After playing quite a bit lately (some match-ups, some tournaments) it has become apparent that I have trouble getting out of the "simple" racks.  I know that nothing in pool is simple, by "simple" I mean racks where the balls are lying well and it is completely within my capabilities to get out.  Routine runouts.  Since this was brought to my attention a few weeks ago, I have started to pay attention to it and unfortunately it's true: If I could get out of all the simple racks, I would be beating a hell of a lot of people. 

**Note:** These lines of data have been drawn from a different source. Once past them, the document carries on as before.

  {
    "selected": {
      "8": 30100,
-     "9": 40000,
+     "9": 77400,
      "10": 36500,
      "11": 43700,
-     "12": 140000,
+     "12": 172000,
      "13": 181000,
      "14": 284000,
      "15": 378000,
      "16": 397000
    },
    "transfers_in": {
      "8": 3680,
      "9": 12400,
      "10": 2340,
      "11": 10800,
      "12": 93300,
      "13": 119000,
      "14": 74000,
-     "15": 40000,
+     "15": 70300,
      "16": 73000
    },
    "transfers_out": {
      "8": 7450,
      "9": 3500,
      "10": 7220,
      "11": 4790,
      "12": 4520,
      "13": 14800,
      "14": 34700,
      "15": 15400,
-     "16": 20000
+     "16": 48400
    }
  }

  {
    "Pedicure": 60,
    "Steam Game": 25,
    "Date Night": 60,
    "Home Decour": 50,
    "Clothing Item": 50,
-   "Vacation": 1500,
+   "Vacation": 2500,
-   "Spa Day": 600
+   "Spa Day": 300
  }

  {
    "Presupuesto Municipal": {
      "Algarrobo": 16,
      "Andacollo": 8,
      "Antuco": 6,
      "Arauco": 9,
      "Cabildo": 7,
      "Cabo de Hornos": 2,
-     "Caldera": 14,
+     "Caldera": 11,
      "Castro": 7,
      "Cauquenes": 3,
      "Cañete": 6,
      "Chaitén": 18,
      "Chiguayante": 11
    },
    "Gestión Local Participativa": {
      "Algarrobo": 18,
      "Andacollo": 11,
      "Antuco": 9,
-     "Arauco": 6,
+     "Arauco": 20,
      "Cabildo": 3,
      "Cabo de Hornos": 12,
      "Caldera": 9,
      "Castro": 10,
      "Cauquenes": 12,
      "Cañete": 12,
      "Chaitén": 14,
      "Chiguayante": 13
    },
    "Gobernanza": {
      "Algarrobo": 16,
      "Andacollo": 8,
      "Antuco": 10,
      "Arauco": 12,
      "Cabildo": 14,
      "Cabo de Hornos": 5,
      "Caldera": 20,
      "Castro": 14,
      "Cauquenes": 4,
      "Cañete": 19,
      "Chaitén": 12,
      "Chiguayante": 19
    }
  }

There is a lot of hope in this realization because there are so many difficult things that I am doing well.  My break is much better, as is my safety game.  I am skilled with difficult recovery positions and with power strokes.  I am getting the jump on my opponents but not consistently finishing my job at the table.

When I was in college I majored in Cognitive Science and I still enjoy reading on the subject.  One of my favorite authors is best-seller Malcolm Gladwell.  After reading "Blink" and "Outliers", I just finished his first book, "The Tipping Point."  In "The Tipping Point", Gladwell examines the properties that cause ideas, behaviors and trends to cross over ("tip") from obscurity into the mainstream.  He reveals that small and often simple changes in message, messenger and context cause things to "tip."  While his writing only concerns how information is passed between people, I think that his premise that small changes often cause the largest differences can be applied to my pool game (of course I always find a way for everything to apply to my pool game!)

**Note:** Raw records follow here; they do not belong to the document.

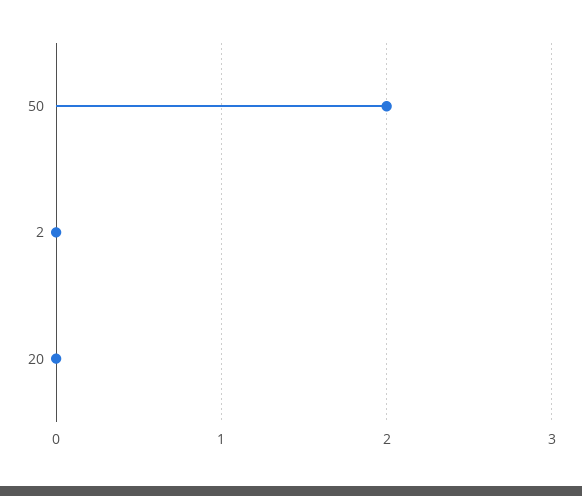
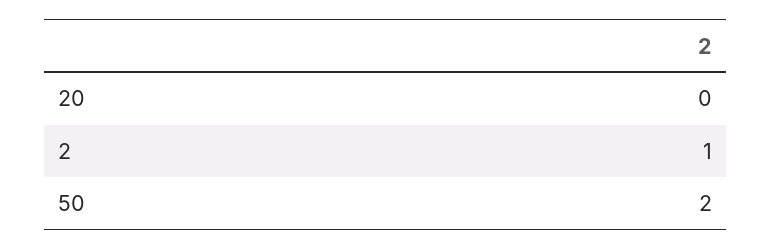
  {
    "50": 2,
-   "2": 0,
+   "2": 1,
    "20": 0
  }

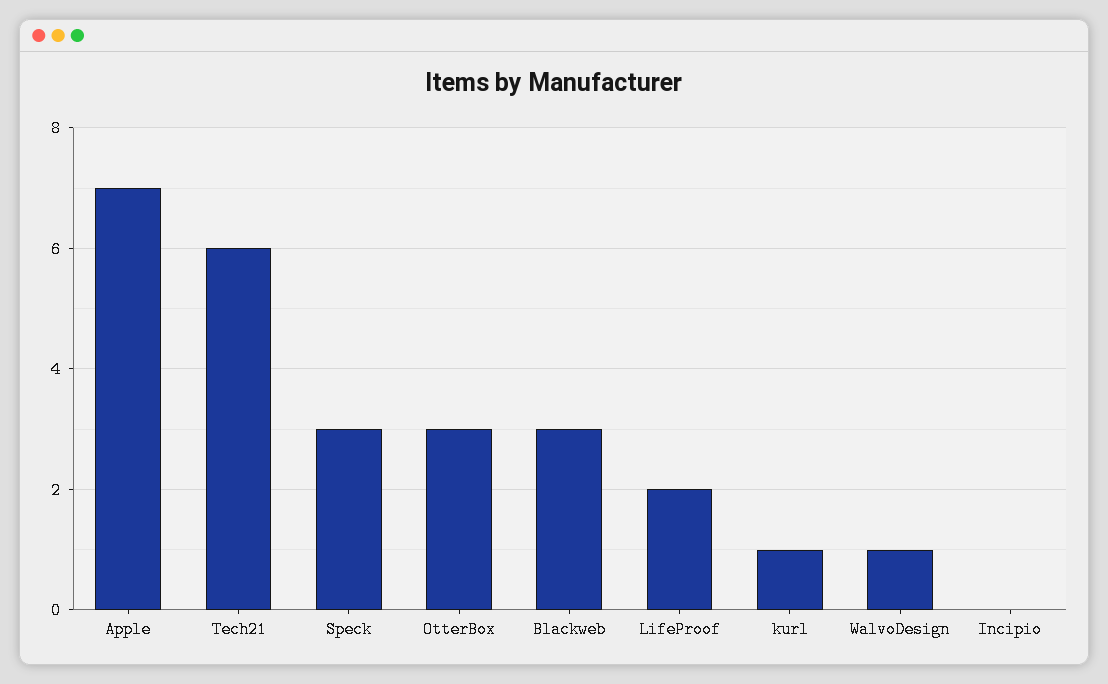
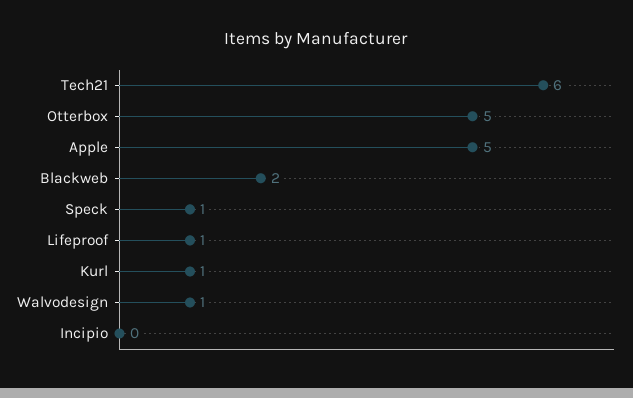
  {
-   "Apple": 7,
+   "Apple": 5,
    "Tech21": 6,
-   "Speck": 3,
+   "Speck": 1,
-   "OtterBox": 3,
+   "OtterBox": 5,
-   "Blackweb": 3,
+   "Blackweb": 2,
-   "LifeProof": 2,
+   "LifeProof": 1,
    "kurl": 1,
    "WalvoDesign": 1,
    "Incipio": 0
  }

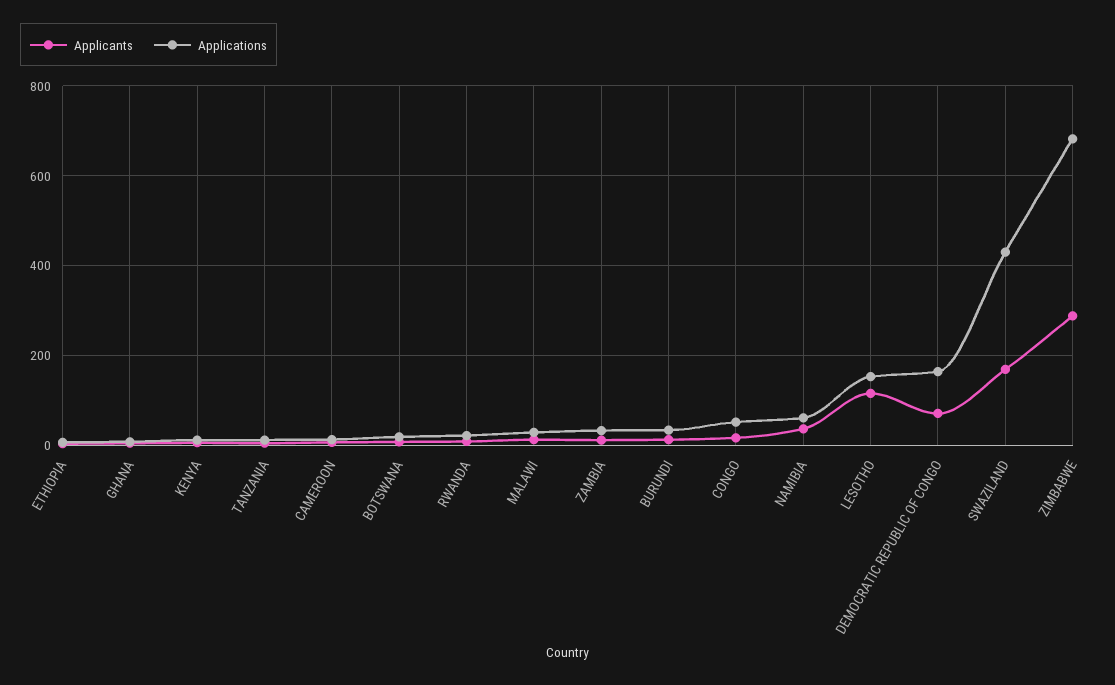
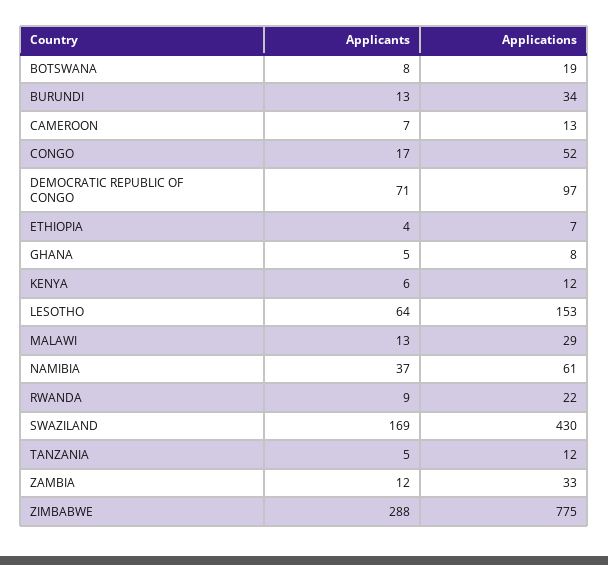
  {
    "Applicants": {
      "ETHIOPIA": 4,
      "GHANA": 5,
      "KENYA": 6,
      "TANZANIA": 5,
      "CAMEROON": 7,
      "BOTSWANA": 8,
      "RWANDA": 9,
      "MALAWI": 13,
      "ZAMBIA": 12,
      "BURUNDI": 13,
      "CONGO": 17,
      "NAMIBIA": 37,
-     "LESOTHO": 120,
+     "LESOTHO": 64,
      "DEMOCRATIC REPUBLIC OF CONGO": 71,
      "SWAZILAND": 169,
      "ZIMBABWE": 288
    },
    "Applications": {
      "ETHIOPIA": 7,
      "GHANA": 8,
      "KENYA": 12,
      "TANZANIA": 12,
      "CAMEROON": 13,
      "BOTSWANA": 19,
      "RWANDA": 22,
      "MALAWI": 29,
      "ZAMBIA": 33,
      "BURUNDI": 34,
      "CONGO": 52,
      "NAMIBIA": 61,
      "LESOTHO": 153,
-     "DEMOCRATIC REPUBLIC OF CONGO": 160,
+     "DEMOCRATIC REPUBLIC OF CONGO": 97,
      "SWAZILAND": 430,
-     "ZIMBABWE": 680
+     "ZIMBABWE": 775
    }
  }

It is not a bigger break, kicking like a champion or table-length draw that is going to "tip" me from low-level pro to elite player, it is the management of the small, everyday things like being able to draw the cue ball six inches and not three or twelve.

It is with an eye on this that I am preparing for the Pacific Coast Classic.  Even though it might take a while to change, acknowledgment of the problem is the first step towards fixing it.